2020 has been a year like no other, and it’s only May! We’ve learnt new words such as ‘coronavirus’, ‘furlough’ and ‘social-distancing’. Seeing someone wearing a face mask in public no longer seems unusual. Personally, I’ve never washed my hands as much, and getting the urge to cough in public feels like a crime.
These times will lead many to feel anxious. Questions may come to mind like “can we pay the bills this month?”.
If you or a loved one has underlying health issues you may wonder “is it safe to go out?” and “am I at risk if I do?”
Many will be prevented from pursuing hobbies, or seeing family and close friends.
Others can no longer go on the holiday they so desperately needed. These can all be reasons to feel uncertain.
Those who have a faith are certainly not immune from these feelings, but they can find a lot of comfort in the Bible.
An anxious thought may be answered with “God is in control of my life”, and Bible passages like Psalm 115 : 11 brought to mind:
“You who fear the LORD, trust in the LORD!
He is their help and their shield”
Or Psalm 34 : 7:
“The angel of the LORD encamps around those who fear him, and delivers them.”
The Bible explains that between birth and death we experience all sorts of emotions, from the joys of laughing and rejoicing in dance to the lows of weeping and mourning (Ecclesiastes 3 : 4).
Some may even feel that they’re almost broken, or that the burning flame within them is about to go out; well remarkably the Bible tells that a man called Jesus would be sympathetic to us when we are feeling like this...
“... a bruised reed he will not break,
and a faintly burning wick he will not quench...”
Jesus was one who saw many in need and helped, healed and strengthened them.
Many anxieties during these “lockdown” times will be about when will my life become normal again? The Bible speaks to us about these feelings; consider this passage in Matthew 6:
“Therefore I tell you, do not be anxious about your life, what you will eat or what you will drink, nor about your body, what you will put on. Is not life more than food, and the body more than clothing? Look at the birds of the air: they neither sow nor reap nor gather into barns, and yet your heavenly Father feeds them. Are you not of more value than they? And which of you by being anxious can add a single hour to his span of life? And why are you anxious about clothing? Consider the lilies of the field, how they grow: they neither toil nor spin, yet I tell you, even Solomon in all his glory was not arrayed like one of these.”

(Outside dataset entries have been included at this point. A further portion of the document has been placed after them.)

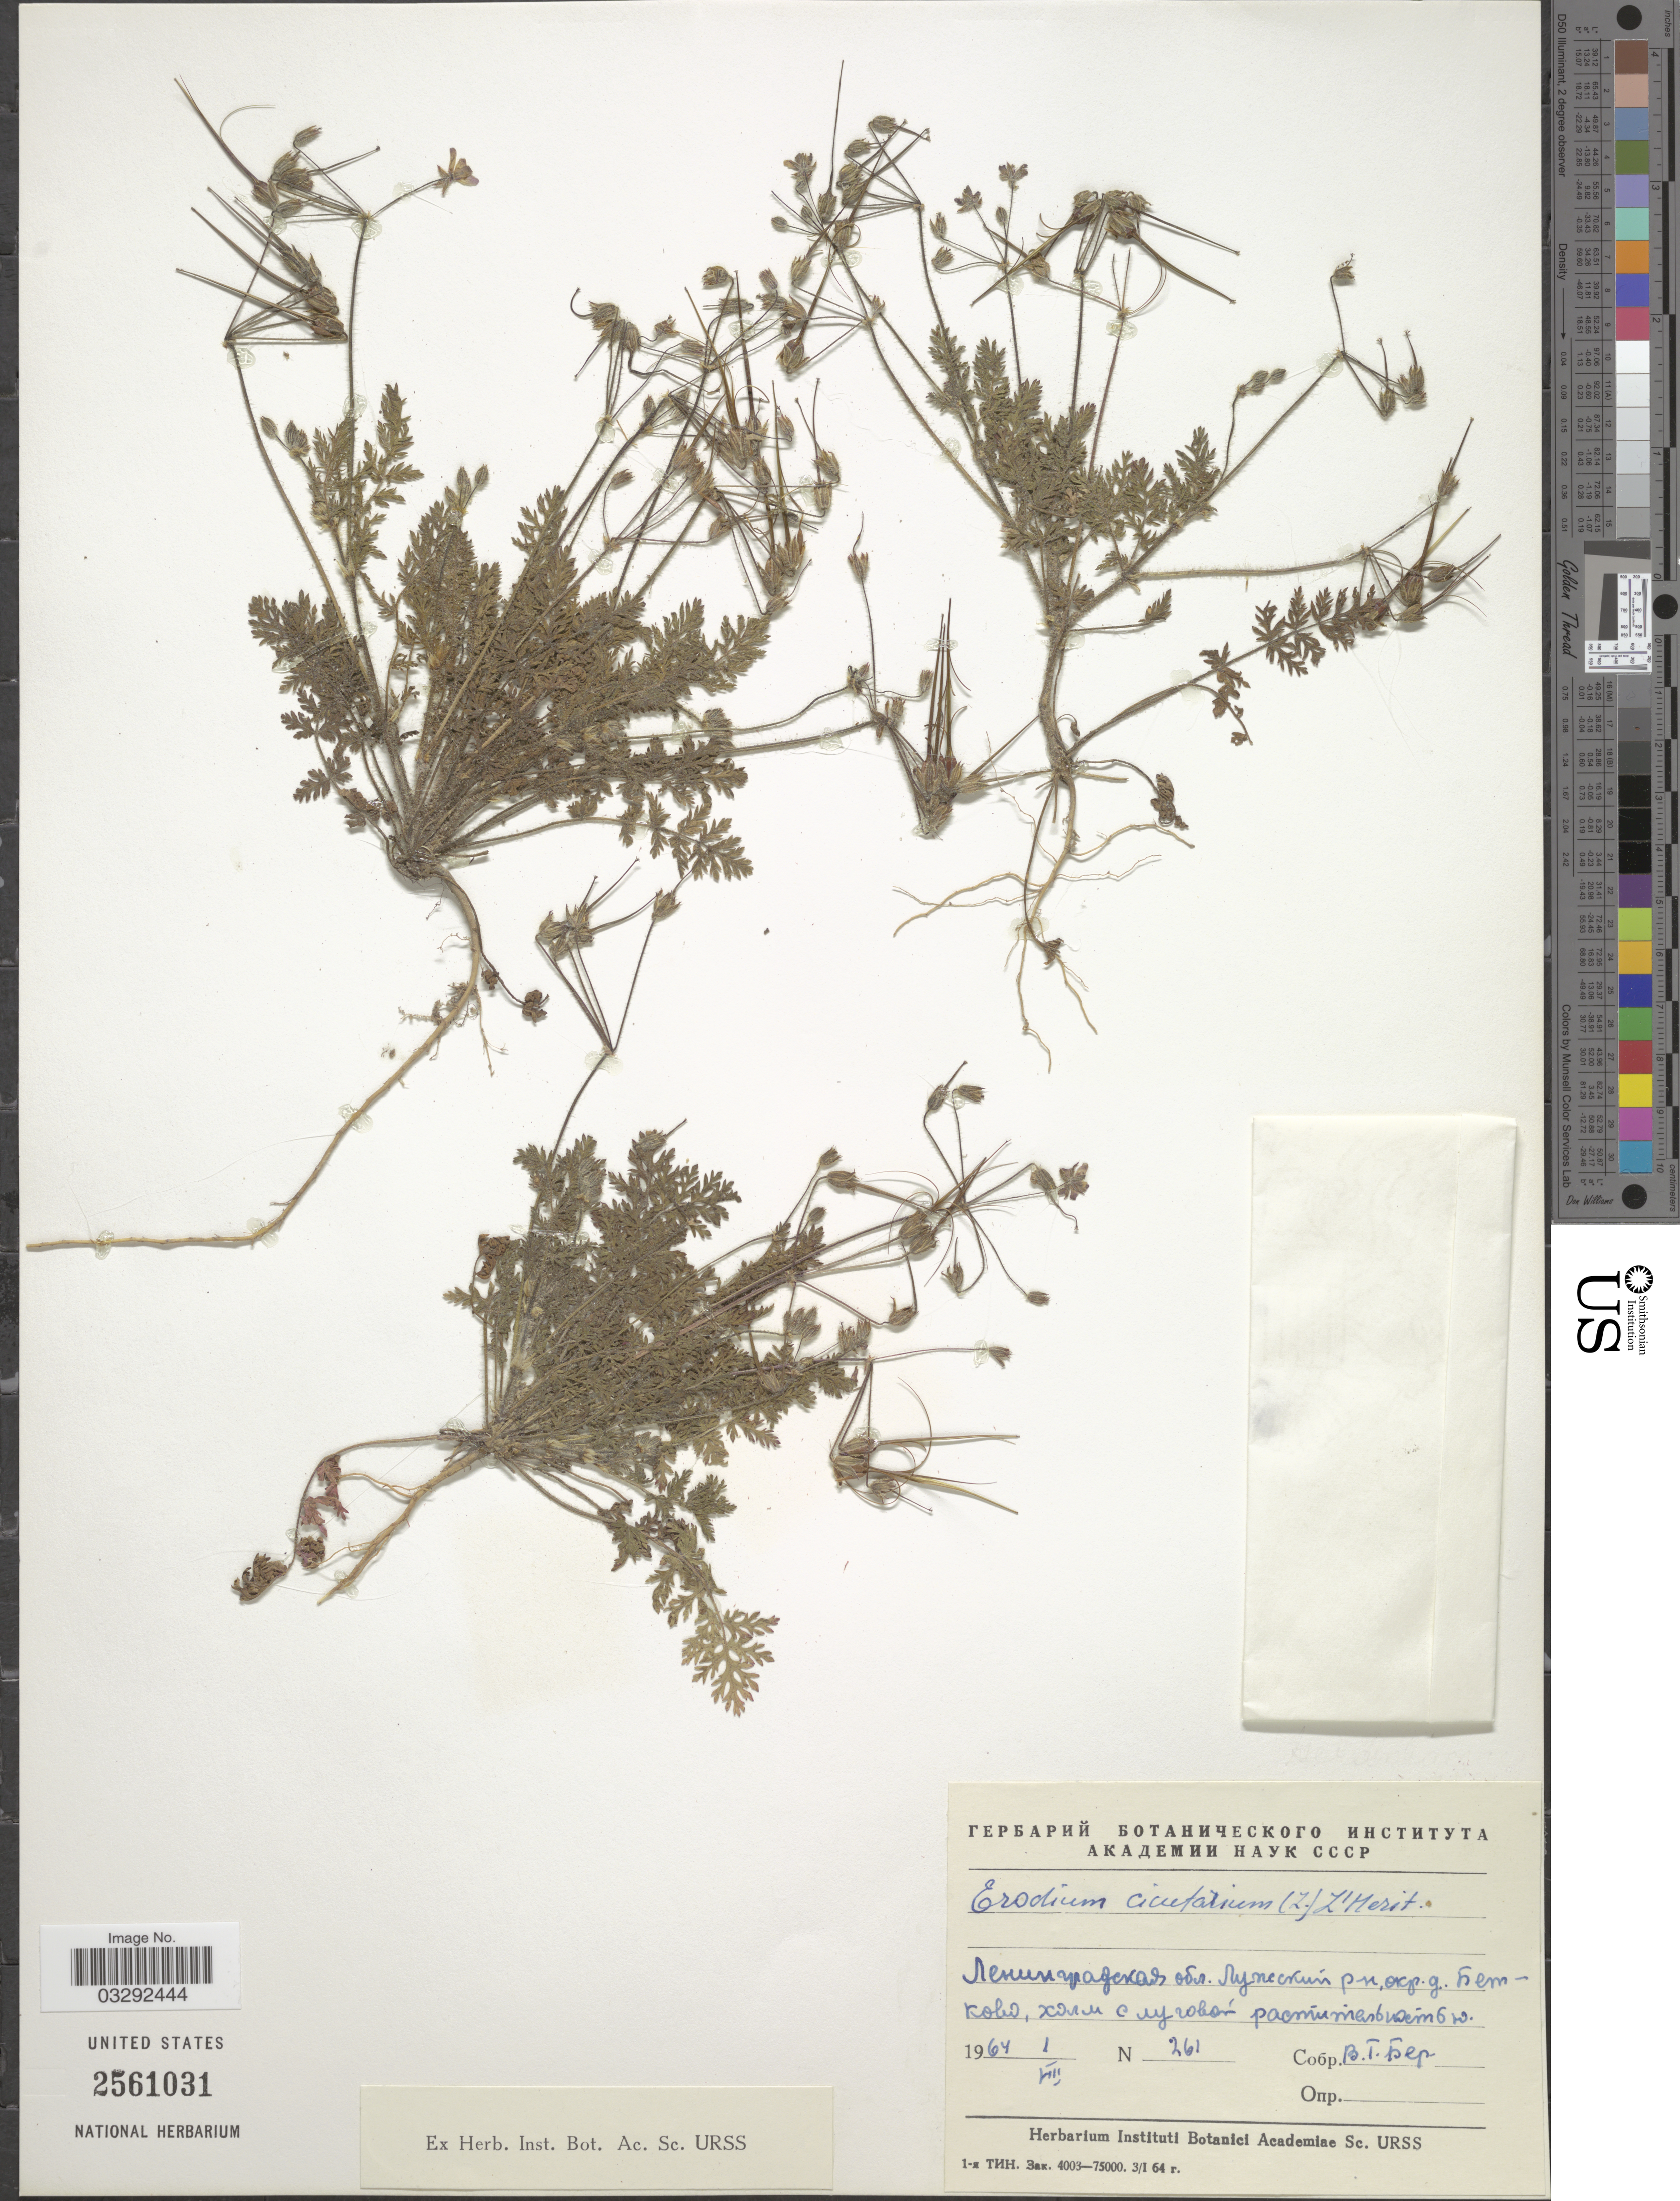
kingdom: Plantae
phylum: Tracheophyta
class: Magnoliopsida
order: Geraniales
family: Geraniaceae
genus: Erodium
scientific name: Erodium cicutarium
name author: (L.) L'Hér.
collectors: V. Ber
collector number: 261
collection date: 1964-08-01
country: Russian Federation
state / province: Leningrad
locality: Luzhskiy, Vicinity of Village Petkovo.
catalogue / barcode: US 2561031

Let us then try not to be anxious about the day to day but instead to trust in God and focus upon the wonderful hope for the future that the Bible contains.
The passage in Matthew moves on from anxiety to encourage us to have a new focus in life:
“But seek first the kingdom of God and his righteousness, and all these things will be added to you”
Maybe now is a time to pick up your Bible and find the wonders and comforts it contains.